According to the report, 92 percent of the group also had a prescription for acetaminophen.

Daigh said the large number of patients prescribed these painkillers — nearly half a million — did not necessarily indicate that opiates are overprescribed within the VA system, which has nearly 10 million patients.

“Because the decision to prescribe take-home opiods should reflect individual patients’ clinical needs, higher VAMC prevalence alone does not necessarily indicate overprescribing,” Daigh wrote.

But he made several recommendations to VA health officials, including that they:

■ Follow recommended guidelines for prescribing opiates with acetaminophen.

■ Follow guidelines for routine and random urine drug tests.

■ Monitor patients and follow guidance designed to prevent adverse drug interactions.
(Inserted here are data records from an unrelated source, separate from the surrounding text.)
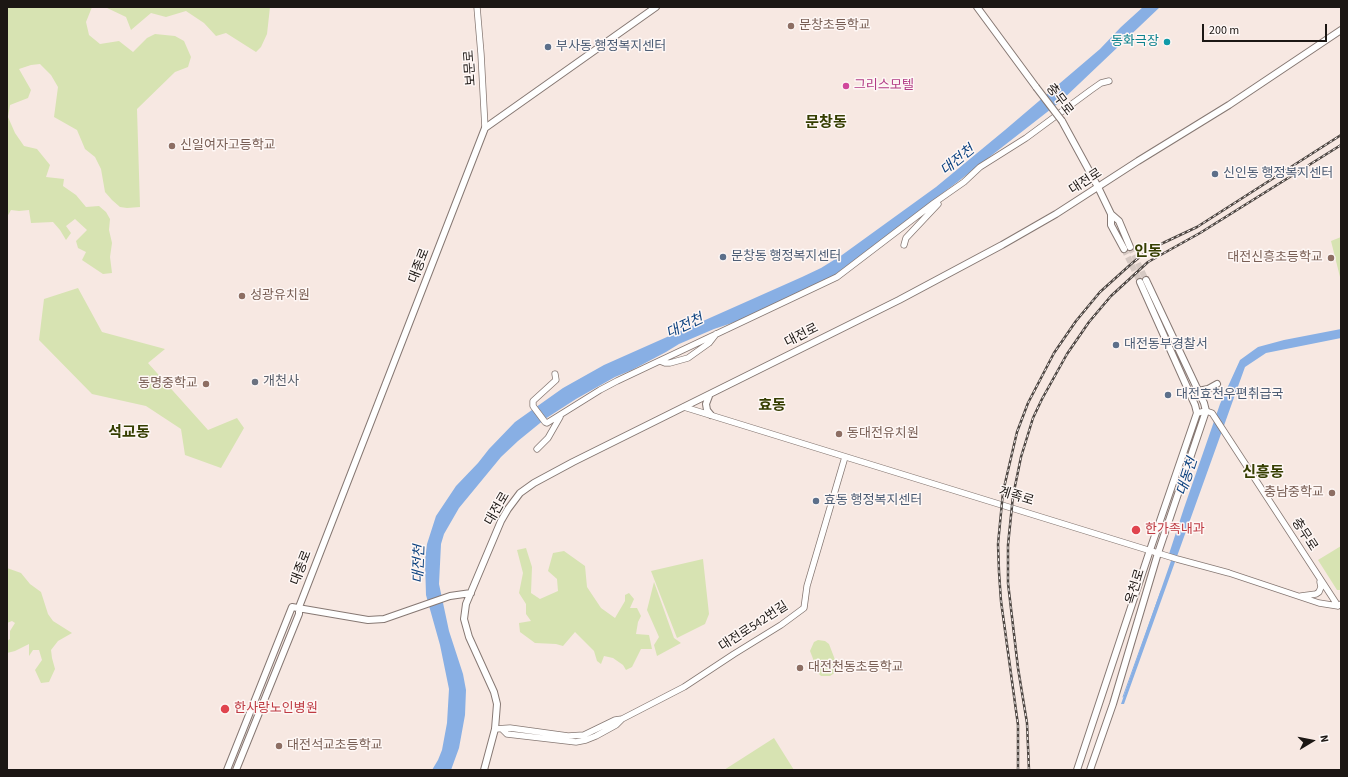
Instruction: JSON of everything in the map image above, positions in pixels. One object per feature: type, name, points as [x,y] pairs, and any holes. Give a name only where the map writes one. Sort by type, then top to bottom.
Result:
[{"type":"main road","name":"보문로","points":[[477,7],[485,128]]},
{"type":"main road","points":[[485,128],[656,7]]},
{"type":"main road","name":"충무로","points":[[977,7],[1062,121],[1111,214],[1119,221],[1130,247]]},
{"type":"main road","name":"대전로","points":[[484,770],[498,729],[496,704],[494,692],[469,637],[464,619],[466,604],[501,521],[520,493],[534,483],[573,462],[709,396],[928,285],[1030,229],[1243,96],[1341,30]]},
{"type":"main road","points":[[555,374],[556,380],[533,401],[534,408],[545,422],[549,423],[600,390],[837,277],[964,182],[980,168],[1026,138],[1092,90],[1109,81]]},
{"type":"main road","name":"대종로","points":[[236,770],[299,614],[299,607],[485,128]]},
{"type":"main road","points":[[904,245],[906,238],[921,220],[949,192]]},
{"type":"main road","name":"충무로","points":[[1111,214],[1111,225],[1124,250]]},
{"type":"main road","points":[[1143,281],[1198,391],[1206,410],[1197,413],[1143,281]]},
{"type":"main road","points":[[660,361],[670,363],[688,358],[709,343],[718,333]]},
{"type":"main road","points":[[1198,391],[1208,389],[1217,384]]},
{"type":"main road","points":[[709,396],[706,404],[707,410],[711,415]]},
{"type":"main road","name":"계족로","points":[[684,407],[1177,559],[1228,573],[1319,603],[1339,605]]},
{"type":"main road","name":"충무로","points":[[1206,410],[1210,411],[1214,415],[1226,432],[1320,580],[1339,605]]},
{"type":"main road","name":"옥천로","points":[[1090,770],[1113,704],[1158,553],[1206,410]]},
{"type":"main road","name":"옥천로","points":[[1077,770],[1197,413]]},
{"type":"main road","points":[[537,449],[552,432],[561,415]]},
{"type":"main road","name":"대전로542번길","points":[[498,729],[507,734],[576,742],[586,740],[616,725],[622,719],[684,687],[804,608],[806,586],[845,457]]},
{"type":"main road","points":[[1300,597],[1319,592],[1321,587],[1320,580]]},
{"type":"main road","points":[[299,607],[368,620],[384,619],[450,596],[471,593]]},
{"type":"main road","name":"대종로","points":[[228,770],[292,607],[299,607]]},
{"type":"green space","points":[[7,7],[92,7],[86,22],[89,35],[100,44],[119,41],[133,52],[147,38],[155,34],[175,36],[184,41],[191,57],[188,67],[175,72],[137,109],[140,207],[127,208],[120,207],[105,192],[101,169],[95,157],[85,149],[77,130],[54,117],[58,87],[51,75],[40,64],[19,69],[31,90],[28,98],[10,105],[8,117],[15,133],[24,146],[37,149],[50,165],[46,177],[64,179],[63,186],[76,195],[86,207],[99,206],[106,212],[110,219],[109,230],[112,243],[110,257],[112,273],[103,274],[82,260],[86,252],[78,248],[76,241],[87,230],[75,219],[66,226],[71,233],[66,240],[53,222],[31,223],[29,210],[11,210],[7,217]]},
{"type":"green space","points":[[105,7],[270,7],[267,34],[261,47],[256,52],[226,33],[216,36],[204,23],[186,11],[166,17],[151,13],[131,30],[126,17]]},
{"type":"green space","points":[[1341,237],[1341,281],[1331,241]]},
{"type":"green space","points":[[78,288],[102,332],[165,349],[148,363],[208,430],[237,418],[244,428],[221,468],[185,455],[181,429],[146,406],[92,394],[39,340],[44,299]]},
{"type":"green space","points":[[1341,546],[1341,590],[1337,590],[1318,560]]},
{"type":"green space","points":[[526,548],[532,567],[531,593],[540,599],[558,591],[557,579],[548,571],[553,553],[564,551],[585,566],[587,587],[601,608],[615,618],[625,601],[625,595],[629,593],[634,599],[630,608],[637,608],[641,616],[638,622],[636,634],[649,635],[652,649],[641,649],[632,667],[626,670],[623,665],[613,658],[604,656],[601,664],[597,661],[594,651],[575,632],[563,646],[556,644],[535,643],[520,632],[519,623],[531,621],[526,614],[526,604],[519,593],[523,573],[517,550]]},
{"type":"green space","points":[[703,559],[709,614],[705,624],[677,638],[651,571]]},
{"type":"green space","points":[[7,568],[21,573],[30,584],[41,592],[48,614],[53,621],[72,633],[58,641],[51,650],[55,669],[49,682],[41,683],[35,670],[42,660],[39,650],[33,650],[29,656],[29,644],[7,653],[7,641],[10,639],[10,631],[15,623],[12,621],[7,623]]},
{"type":"green space","points":[[654,582],[674,638],[681,643],[657,656],[654,645],[659,637],[647,610]]},
{"type":"green space","points":[[818,640],[825,641],[829,644],[837,665],[836,672],[830,676],[821,676],[819,674],[810,651],[814,642]]},
{"type":"green space","points":[[774,738],[794,770],[724,770]]},
{"type":"water","name":"대전천","points":[[1143,7],[1160,7],[1060,102],[832,277],[735,322],[679,344],[632,370],[615,377],[576,399],[545,419],[501,457],[459,508],[444,534],[441,544],[439,584],[449,631],[463,674],[466,690],[465,715],[459,748],[451,770],[432,770],[442,750],[447,723],[449,689],[440,645],[426,595],[425,561],[427,544],[436,516],[456,486],[489,449],[515,422],[563,388],[604,365],[802,277],[821,268],[842,255],[936,187],[1100,49]]},
{"type":"water","points":[[1341,329],[1341,338],[1266,353],[1245,367],[1124,704],[1121,704],[1172,558],[1169,554],[1184,508],[1220,404],[1240,360],[1258,347],[1284,340]]},
{"type":"waterway","name":"대동천","points":[[1123,697],[1161,591]]},
{"type":"tunnel","points":[[1130,247],[1146,280]]},
{"type":"tunnel","points":[[1124,249],[1140,282]]},
{"type":"railway","points":[[1018,770],[1018,725],[1001,601],[998,544],[1003,492],[1017,432],[1028,403],[1054,353],[1076,321],[1100,292],[1130,265],[1142,255],[1163,243],[1197,227],[1341,135]]},
{"type":"railway","points":[[1029,770],[1027,723],[1018,668],[1008,583],[1008,545],[1013,496],[1021,457],[1033,418],[1042,399],[1067,354],[1089,322],[1111,296],[1148,262],[1200,233],[1341,145]]},
{"type":"place","name":"문창초등학교","points":[[791,26]]},
{"type":"place","name":"동화극장","points":[[1167,42]]},
{"type":"place","name":"부사동 행정복지센터","points":[[548,47]]},
{"type":"place","name":"그리스모텔","points":[[846,86]]},
{"type":"place","name":"신일여자고등학교","points":[[172,146]]},
{"type":"place","name":"신인동 행정복지센터","points":[[1215,174]]},
{"type":"place","name":"문창동 행정복지센터","points":[[723,257]]},
{"type":"place","name":"대전신흥초등학교","points":[[1331,258]]},
{"type":"place","name":"성광유치원","points":[[242,296]]},
{"type":"place","name":"대전동부경찰서","points":[[1116,345]]},
{"type":"place","name":"개천사","points":[[255,382]]},
{"type":"place","name":"동명중학교","points":[[206,384]]},
{"type":"place","name":"대전효천우편취급국","points":[[1168,395]]},
{"type":"place","name":"동대전유치원","points":[[839,434]]},
{"type":"place","name":"충남중학교","points":[[1332,493]]},
{"type":"place","name":"효동 행정복지센터","points":[[816,501]]},
{"type":"place","name":"한가족내과","points":[[1136,530]]},
{"type":"place","name":"대전천동초등학교","points":[[800,668]]},
{"type":"place","name":"한사랑노인병원","points":[[225,709]]},
{"type":"place","name":"대전석교초등학교","points":[[279,746]]},
{"type":"district","name":"문창동","points":[[826,124]]},
{"type":"district","name":"인동","points":[[1148,253]]},
{"type":"district","name":"효동","points":[[772,407]]},
{"type":"district","name":"석교동","points":[[129,434]]},
{"type":"district","name":"신흥동","points":[[1263,474]]}]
The IG report was requested by the Senate Veterans’ Affairs Committee following several high-profile incidents of accidental drug overdoses related to opioid prescriptions among veterans.

In 2012, the Center of Investigative Reporting published an analysis showing that VA prescriptions for opiates such as hydrocodone, oxycodone, methadone and morphine have increased 270 percent over the past 12 years.

The investigation also found that on average, VA has issued more than one opiate prescription per patient for the past two years.

Government witnesses, including Heather McDonald, whose husband Scott, 35, died in 2012 from liver failure, have testified that VA was not doing enough to protect its patients from drug toxicity.

According to McDonald, her husband never was offered or received a test to monitor whether the drugs he was prescribed were harming his kidneys or liver.